> _WHAT YOU ARE ASKED TO DO_
Write an exact copy of the entries below that leaves out all pictures.

Top of PROVIDED MATERIAL

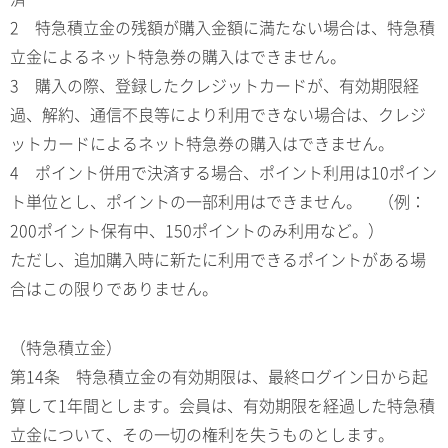
2 特急積立金の残額が購入金額に満たない場合は、特急積
立金によるネット特急券の購入はできません。
3 購入の際、登録したクレジットカードが、有効期限経
過、解約、通信不良等により利用できない場合は、クレジ
ットカードによるネット特急券の購入はできません。
4 ポイント併用で決済する場合、ポイント利用は10ポイン
ト単位とし、ポイントの一部利用はできません。 （例：
200ポイント保有中、150ポイントのみ利用など。）
ただし、追加購入時に新たに利用できるポイントがある場
合はこの限りでありません。
（特急積立金）
第14条 特急積立金の有効期限は、最終ログイン日から起
算して1年間とします。会員は、有効期限を経過した特急積
立金について、その一切の権利を失うものとします。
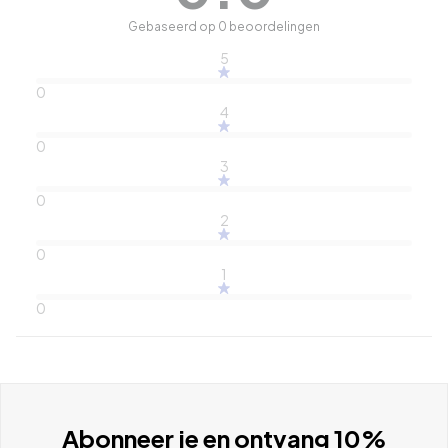
Gebaseerd op 0 beoordelingen
5
0
4
0
3
0
2
0
1
0
Abonneer je en ontvang 10%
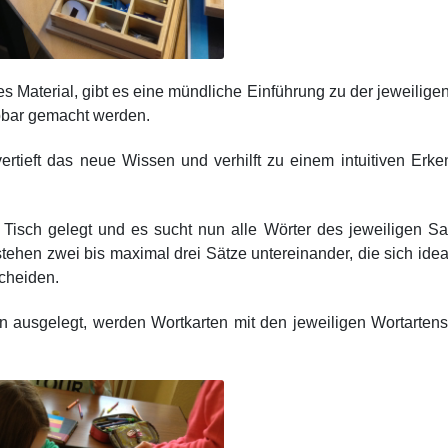
es Material, gibt es eine mündliche Einführung zu der jeweiligen
ebbar gemacht werden.
ertieft das neue Wissen und verhilft zu einem intuitiven Erk
 Tisch gelegt und es sucht nun alle Wörter des jeweiligen S
tehen zwei bis maximal drei Sätze untereinander, die sich ide
scheiden.
en ausgelegt, werden Wortkarten mit den jeweiligen Wortarte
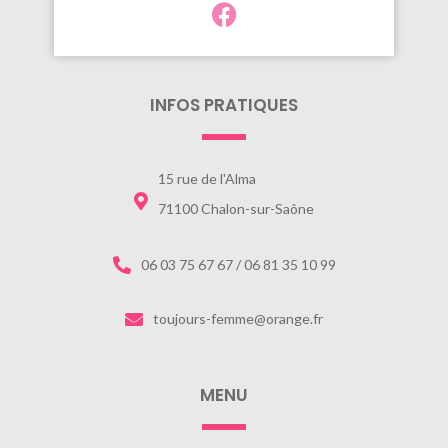
INFOS PRATIQUES
15 rue de l'Alma
71100 Chalon-sur-Saône
06 03 75 67 67 / 06 81 35 10 99
toujours-femme@orange.fr
MENU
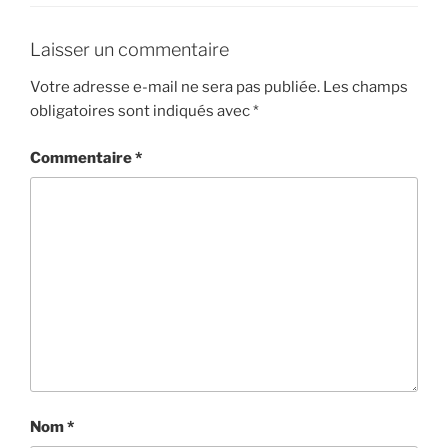
Laisser un commentaire
Votre adresse e-mail ne sera pas publiée.
Les champs
obligatoires sont indiqués avec
*
Commentaire
*
Nom
*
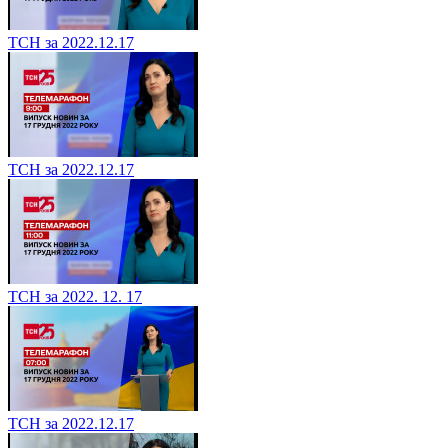
ТСН за 2022.12.17
ТСН за 2022.12.17
ТСН за 2022. 12. 17
ТСН за 2022.12.17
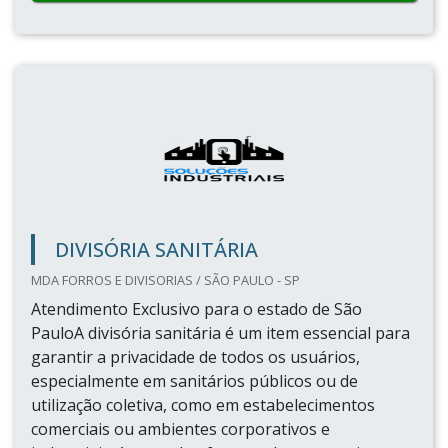
DIVISÓRIA SANITÁRIA
MDA FORROS E DIVISORIAS / SÃO PAULO - SP
Atendimento Exclusivo para o estado de São
PauloA divisória sanitária é um item essencial para
garantir a privacidade de todos os usuários,
especialmente em sanitários públicos ou de
utilização coletiva, como em estabelecimentos
comerciais ou ambientes corporativos e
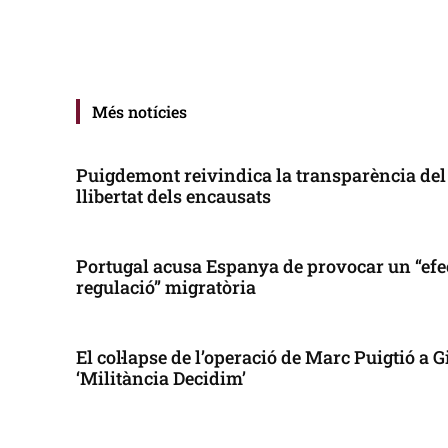
Més notícies
Puigdemont reivindica la transparència del 
llibertat dels encausats
Portugal acusa Espanya de provocar un “efe
regulació” migratòria
El col·lapse de l’operació de Marc Puigtió a
‘Militància Decidim’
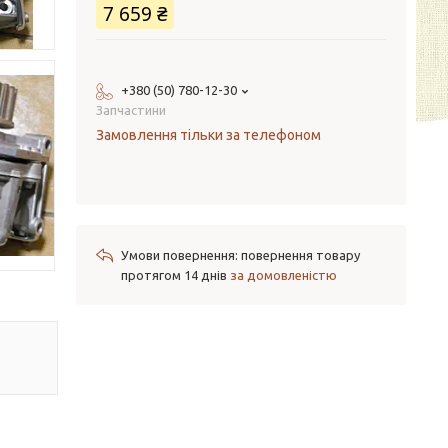
7 659 ₴
+380 (50) 780-12-30
Запчастини
Замовлення тільки за телефоном
повернення товару
протягом 14 днів
за домовленістю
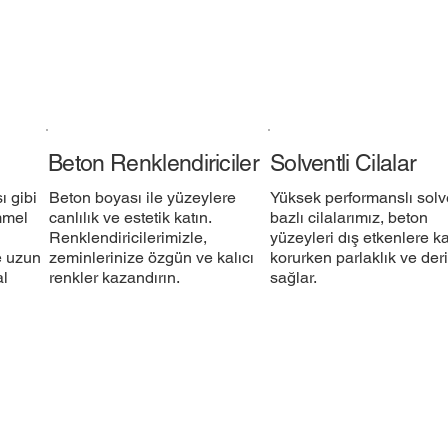
Beton Renklendiriciler
Solventli Cilalar
 gibi
Beton boyası ile yüzeylere
Yüksek performanslı solv
mmel
canlılık ve estetik katın.
bazlı cilalarımız, beton
Renklendiricilerimizle,
yüzeyleri dış etkenlere ka
e uzun
zeminlerinize özgün ve kalıcı
korurken parlaklık ve deri
al
renkler kazandırın.​
sağlar.​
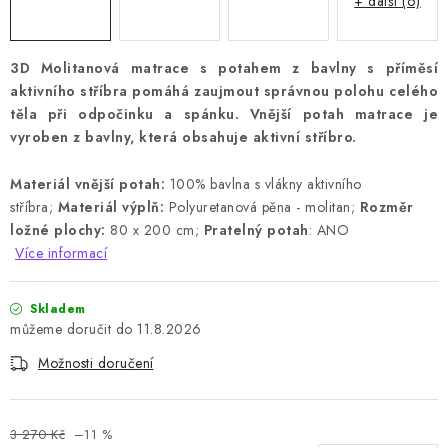
+ další (6)
3D Molitanová matrace s potahem z bavlny s příměsí
aktivního stříbra pomáhá zaujmout správnou polohu celého
těla při odpočinku a spánku. Vnější potah matrace je
vyroben z bavlny, která obsahuje aktivní stříbro
.
Materiál vnější potah:
100% bavlna s vlákny aktivního
stříbra;
Materiál výplň:
Polyuretanová pěna - molitan;
Rozměr
ložné plochy:
80 x 200 cm;
Pratelný potah
: ANO
Více informací
Skladem
11.8.2026
Možnosti doručení
3 270 Kč
–11 %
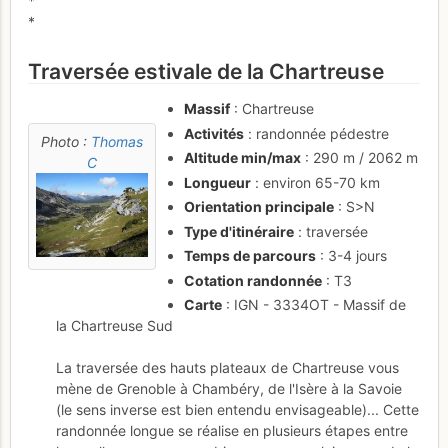
*
*
Traversée estivale de la Chartreuse
Massif
: Chartreuse
Activités
: randonnée pédestre
Photo :
Thomas
Altitude min/max
: 290 m / 2062 m
C
Longueur
: environ 65-70 km
Orientation principale
: S>N
Type d'itinéraire
: traversée
Temps de parcours
: 3-4 jours
Cotation randonnée
: T3
Carte
: IGN - 3334OT - Massif de
la Chartreuse Sud
La traversée des hauts plateaux de Chartreuse vous
mène de Grenoble à Chambéry, de l'Isère à la Savoie
(le sens inverse est bien entendu envisageable)... Cette
randonnée longue se réalise en plusieurs étapes entre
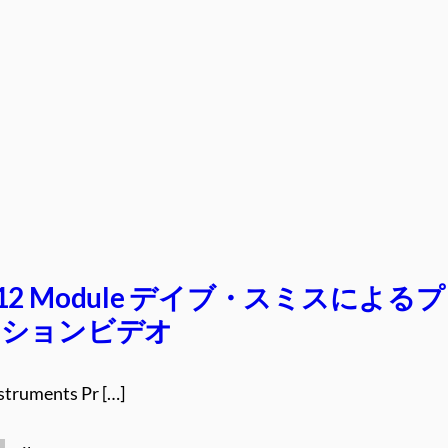
et 12 Module デイブ・スミスによる
ーションビデオ
struments Pr […]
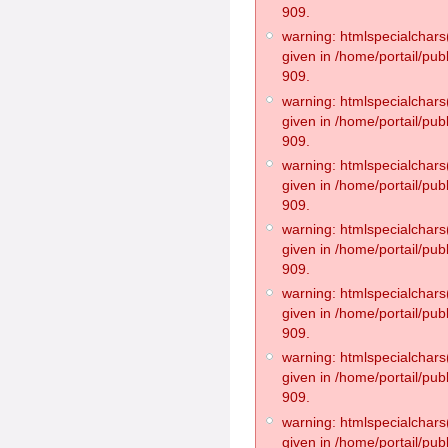
909.
warning: htmlspecialchars(
given in /home/portail/pub
909.
warning: htmlspecialchars(
given in /home/portail/pub
909.
warning: htmlspecialchars(
given in /home/portail/pub
909.
warning: htmlspecialchars(
given in /home/portail/pub
909.
warning: htmlspecialchars(
given in /home/portail/pub
909.
warning: htmlspecialchars(
given in /home/portail/pub
909.
warning: htmlspecialchars(
given in /home/portail/pub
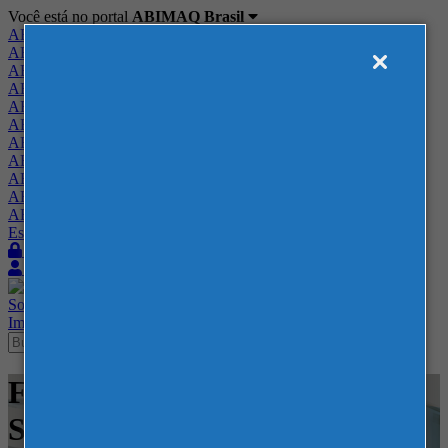
Você está no portal
ABIMAQ Brasil
ABIMAQ Brasil
ABIMAQ Minas Gerais
ABIMAQ Norte-Nordeste
ABIMAQ Paraná
ABIMAQ Piracicaba
ABIMAQ Ribeirão Preto
ABIMAQ Rio de Janeiro
ABIMAQ Rio Grande do Sul
ABIMAQ Santa Catarina
ABIMAQ São Paulo
ABIMAQ Vale do Paraíba
Escritório de Relações Governamentais
Login
Quero me associar
Sobre
Nossos Serviços
Agenda
Feiras
Cursos
Academia
Blog
Imprensa
Contato
Feiras - Distrito Anhembi -
Saneamento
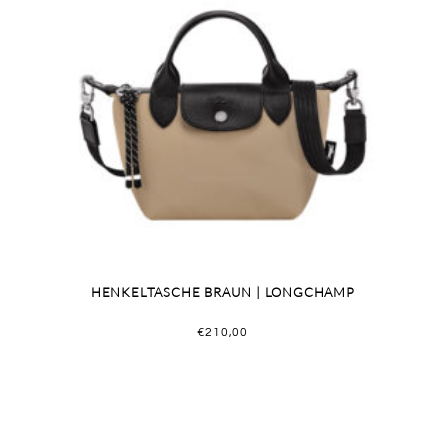
HENKELTASCHE BRAUN | LONGCHAMP
€
210,00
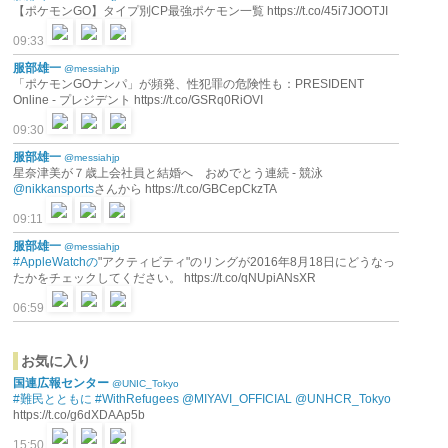
【ポケモンGO】タイプ別CP最強ポケモン一覧 https://t.co/45i7JOOTJI
09:33
服部雄一
@messiahjp
「ポケモンGOナンパ」が頻発、性犯罪の危険性も：PRESIDENT
Online - プレジデント https://t.co/GSRq0RiOVI
09:30
服部雄一
@messiahjp
星奈津美が７歳上会社員と結婚へ おめでとう連続 - 競泳
@nikkansports
さんから https://t.co/GBCepCkzTA
09:11
服部雄一
@messiahjp
#AppleWatchの
"アクティビティ"のリングが2016年8月18日にどうなっ
たかをチェックしてください。 https://t.co/qNUpiANsXR
06:59
お気に入り
国連広報センター
@UNIC_Tokyo
#難民とともに
#WithRefugees
@MIYAVI_OFFICIAL
@UNHCR_Tokyo
https://t.co/g6dXDAAp5b
15:50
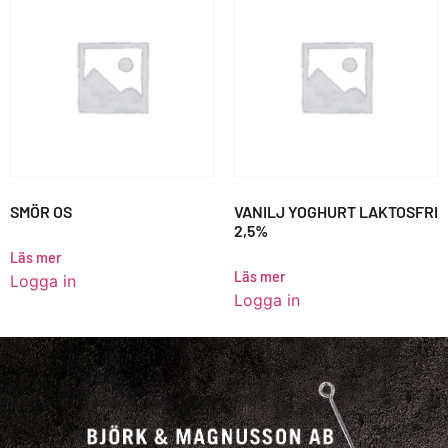
SMÖR OS
VANILJ YOGHURT LAKTOSFRI
2,5%
Läs mer
Läs mer
Logga in
Logga in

Bottom of PROVIDED MATERIAL

> _ANSWER TO THIS EXERCISE_
2 特急積立金の残額が購入金額に満たない場合は、特急積
立金によるネット特急券の購入はできません。
3 購入の際、登録したクレジットカードが、有効期限経
過、解約、通信不良等により利用できない場合は、クレジ
ットカードによるネット特急券の購入はできません。
4 ポイント併用で決済する場合、ポイント利用は10ポイン
ト単位とし、ポイントの一部利用はできません。 （例：
200ポイント保有中、150ポイントのみ利用など。）
ただし、追加購入時に新たに利用できるポイントがある場
合はこの限りでありません。
（特急積立金）
第14条 特急積立金の有効期限は、最終ログイン日から起
算して1年間とします。会員は、有効期限を経過した特急積
立金について、その一切の権利を失うものとします。
Gebaseerd op 0 beoordelingen
5
0
4
0
3
0
2
0
1
0
Abonneer je en ontvang 10%
es Material, gibt es eine mündliche Einführung zu der jeweiligen
ebbar gemacht werden.
ertieft das neue Wissen und verhilft zu einem intuitiven Erk
 Tisch gelegt und es sucht nun alle Wörter des jeweiligen S
tehen zwei bis maximal drei Sätze untereinander, die sich ide
scheiden.
en ausgelegt, werden Wortkarten mit den jeweiligen Wortarte
INFOS PRATIQUES
15 rue de l'Alma
71100 Chalon-sur-Saône
06 03 75 67 67 / 06 81 35 10 99
toujours-femme@orange.fr
MENU
Laisser un commentaire
Votre adresse e-mail ne sera pas publiée.
Les champs
obligatoires sont indiqués avec
*
Commentaire
*
Nom
*
ТСН за 2022.12.17
ТСН за 2022.12.17
ТСН за 2022. 12. 17
ТСН за 2022.12.17
DIVISÓRIA SANITÁRIA
MDA FORROS E DIVISORIAS / SÃO PAULO - SP
Atendimento Exclusivo para o estado de São
PauloA divisória sanitária é um item essencial para
garantir a privacidade de todos os usuários,
especialmente em sanitários públicos ou de
utilização coletiva, como em estabelecimentos
comerciais ou ambientes corporativos e
Més notícies
Puigdemont reivindica la transparència del 
llibertat dels encausats
Portugal acusa Espanya de provocar un “efe
regulació” migratòria
El col·lapse de l’operació de Marc Puigtió a
‘Militància Decidim’
7 659 ₴
+380 (50) 780-12-30
Запчастини
Замовлення тільки за телефоном
повернення товару
протягом 14 днів
за домовленістю
Beton Renklendiriciler
Solventli Cilalar
 gibi
Beton boyası ile yüzeylere
Yüksek performanslı solv
mmel
canlılık ve estetik katın.
bazlı cilalarımız, beton
Renklendiricilerimizle,
yüzeyleri dış etkenlere ka
e uzun
zeminlerinize özgün ve kalıcı
korurken parlaklık ve deri
al
renkler kazandırın.​
sağlar.​
+ další (6)
3D Molitanová matrace s potahem z bavlny s příměsí
aktivního stříbra pomáhá zaujmout správnou polohu celého
těla při odpočinku a spánku. Vnější potah matrace je
vyroben z bavlny, která obsahuje aktivní stříbro
.
Materiál vnější potah:
100% bavlna s vlákny aktivního
stříbra;
Materiál výplň:
Polyuretanová pěna - molitan;
Rozměr
ložné plochy:
80 x 200 cm;
Pratelný potah
: ANO
Více informací
Skladem
11.8.2026
Možnosti doručení
3 270 Kč
–11 %
*
*
Traversée estivale de la Chartreuse
Massif
: Chartreuse
Activités
: randonnée pédestre
Photo :
Thomas
Altitude min/max
: 290 m / 2062 m
C
Longueur
: environ 65-70 km
Orientation principale
: S>N
Type d'itinéraire
: traversée
Temps de parcours
: 3-4 jours
Cotation randonnée
: T3
Carte
: IGN - 3334OT - Massif de
la Chartreuse Sud
La traversée des hauts plateaux de Chartreuse vous
mène de Grenoble à Chambéry, de l'Isère à la Savoie
(le sens inverse est bien entendu envisageable)... Cette
randonnée longue se réalise en plusieurs étapes entre
et 12 Module デイブ・スミスによる
ーションビデオ
struments Pr […]
909.
warning: htmlspecialchars(
given in /home/portail/pub
909.
warning: htmlspecialchars(
given in /home/portail/pub
909.
warning: htmlspecialchars(
given in /home/portail/pub
909.
warning: htmlspecialchars(
given in /home/portail/pub
909.
warning: htmlspecialchars(
given in /home/portail/pub
909.
warning: htmlspecialchars(
given in /home/portail/pub
909.
warning: htmlspecialchars(
given in /home/portail/pub
Você está no portal
ABIMAQ Brasil
ABIMAQ Brasil
ABIMAQ Minas Gerais
ABIMAQ Norte-Nordeste
ABIMAQ Paraná
ABIMAQ Piracicaba
ABIMAQ Ribeirão Preto
ABIMAQ Rio de Janeiro
ABIMAQ Rio Grande do Sul
ABIMAQ Santa Catarina
ABIMAQ São Paulo
ABIMAQ Vale do Paraíba
Escritório de Relações Governamentais
Login
Quero me associar
Sobre
Nossos Serviços
Agenda
Feiras
Cursos
Academia
Blog
Imprensa
Contato
Feiras - Distrito Anhembi -
Saneamento
HENKELTASCHE BRAUN | LONGCHAMP
€
210,00
【ポケモンGO】タイプ別CP最強ポケモン一覧 https://t.co/45i7JOOTJI
09:33
服部雄一
@messiahjp
「ポケモンGOナンパ」が頻発、性犯罪の危険性も：PRESIDENT
Online - プレジデント https://t.co/GSRq0RiOVI
09:30
服部雄一
@messiahjp
星奈津美が７歳上会社員と結婚へ おめでとう連続 - 競泳
@nikkansports
さんから https://t.co/GBCepCkzTA
09:11
服部雄一
@messiahjp
#AppleWatchの
"アクティビティ"のリングが2016年8月18日にどうなっ
たかをチェックしてください。 https://t.co/qNUpiANsXR
06:59
お気に入り
国連広報センター
@UNIC_Tokyo
#難民とともに
#WithRefugees
@MIYAVI_OFFICIAL
@UNHCR_Tokyo
https://t.co/g6dXDAAp5b
15:50
SMÖR OS
VANILJ YOGHURT LAKTOSFRI
2,5%
Läs mer
Läs mer
Logga in
Logga in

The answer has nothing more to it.